Final answer:
d. The concentration of solute species in solutions of salts in contact with a solution containing a common ion can be calculated by considering the common ion effect. This effect occurs when a salt is dissolved in a solution that already contains one of the ions from the salt. The concentrations of the solute species can be determined by the solubility of the salt and the concentration of the common ion. In some cases, changes in the initial concentrations of the common ions can be neglected.
Step-by-step explanation:
To calculate the concentration of solute species in solutions of salts in contact with a solution containing a common ion, we need to consider the common ion effect. The common ion effect occurs when a salt is dissolved in a solution that already contains one of the ions from the salt. This affects the solubility of the salt and the concentrations of the solute species. Let's calculate the concentration of solute species for each of the given solutions:
a) NaCl in contact with a Na+ common ion solution:
When NaCl is dissolved in a solution that already contains Na+, the sodium ion concentration increases. The chloride ion concentration is determined by the solubility of NaCl. Since NaCl is a strong electrolyte, it completely dissociates into Na+ and Cl- ions:
[Na+] = [NaCl] = 1.250 M
[Cl-] = [NaCl] = 1.250 M
The concentration of Na+ is 1.250 M, and the concentration of Cl- is also 1.250 M.

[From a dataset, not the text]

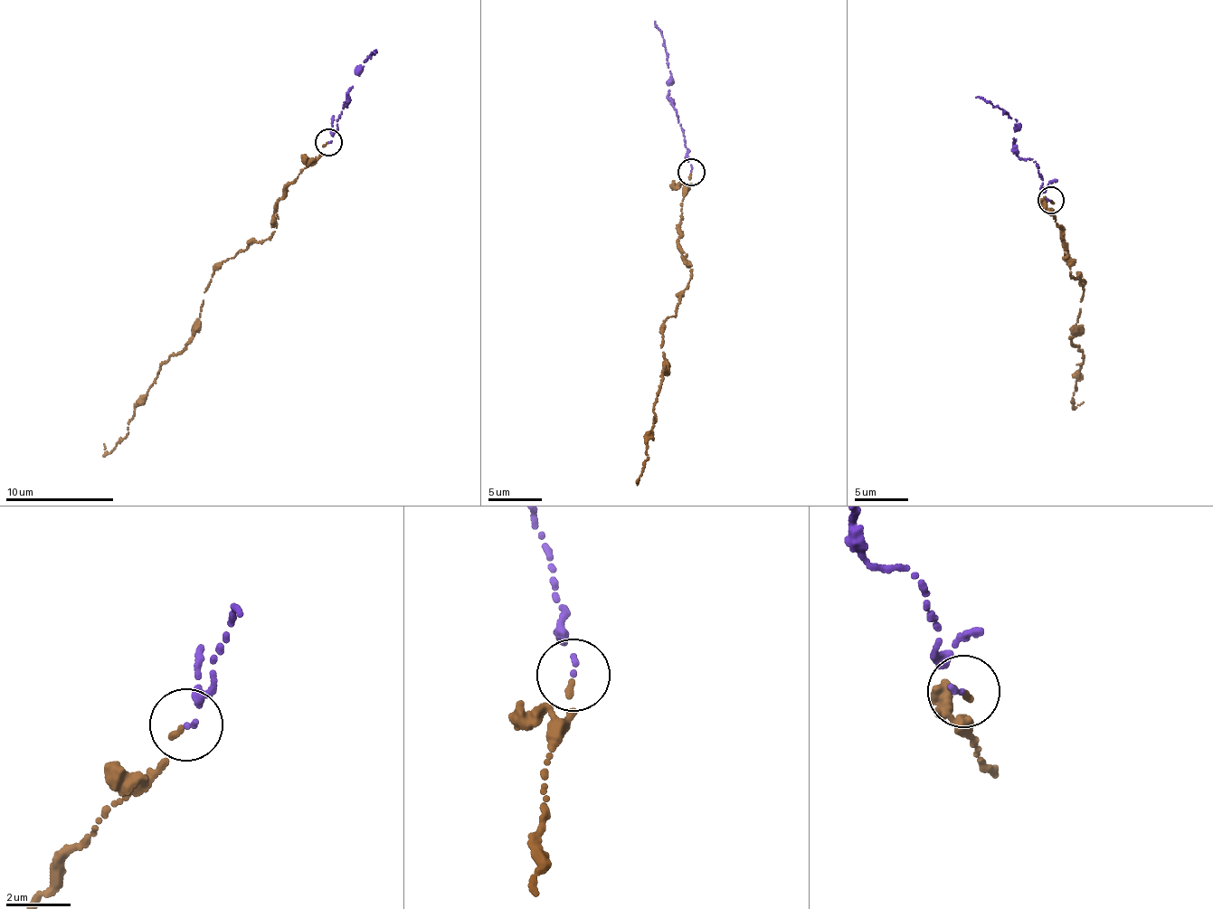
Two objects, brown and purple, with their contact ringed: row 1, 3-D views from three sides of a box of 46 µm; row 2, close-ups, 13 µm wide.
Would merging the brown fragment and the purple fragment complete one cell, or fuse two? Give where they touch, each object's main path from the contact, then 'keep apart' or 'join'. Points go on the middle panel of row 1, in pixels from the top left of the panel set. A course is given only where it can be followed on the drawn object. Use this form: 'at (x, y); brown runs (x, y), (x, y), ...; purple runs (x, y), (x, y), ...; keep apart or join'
at (691, 172); brown runs (691, 173), (677, 243), (693, 271), (676, 316), (666, 318), (660, 346), (669, 364), (638, 484); purple runs (690, 172), (688, 150), (685, 147), (682, 128), (670, 102), (664, 42), (656, 22); join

b) Ba(NO3)2 in contact with a NO3− common ion solution:
When Ba(NO3)2 is dissolved in a solution that already contains NO3−, the nitrate ion concentration increases. The barium ion concentration is determined by the solubility of Ba(NO3)2. Since Ba(NO3)2 is a strong electrolyte, it completely dissociates into Ba2+ and 2NO3- ions:
[Ba2+] = [Ba(NO3)2] = 0.0355 M
[NO3-] = 2[Ba(NO3)2] = 2 * 0.0355 M = 0.071 M
The concentration of Ba2+ is 0.0355 M, and the concentration of NO3- is 0.071 M.
c) K2CO3 in contact with a K+ common ion solution:
When K2CO3 is dissolved in a solution that already contains K+, the potassium ion concentration increases. The carbonate ion concentration is determined by the solubility of K2CO3. Since K2CO3 is a strong electrolyte, it completely dissociates into 2K+ and CO3^2- ions:
[K+] = [K2CO3] = 0.856 g / (molar mass of K2CO3) * (1 mol / 0.225 L)
[CO3^2-] = [K2CO3] = 0.856 g / (molar mass of K2CO3) * (1 mol / 0.225 L)
The concentration of K+ is determined by the given mass of K2CO3, and the concentration of CO3^2- is also determined by the given mass of K2CO3.
d) FeCl3 in contact with a Fe3+ common ion solution:
When FeCl3 is dissolved in a solution that already contains Fe3+, the iron(III) ion concentration increases. The chloride ion concentration is determined by the solubility of FeCl3. Since FeCl3 is a strong electrolyte, it completely dissociates into Fe3+ and 3Cl- ions:
[Fe3+] = [FeCl3] = ???
[Cl-] = 3[FeCl3] = ???
d. The concentration of Fe3+ is determined by the given concentration of FeCl3, and the concentration of Cl- is also determined by the given concentration of FeCl3.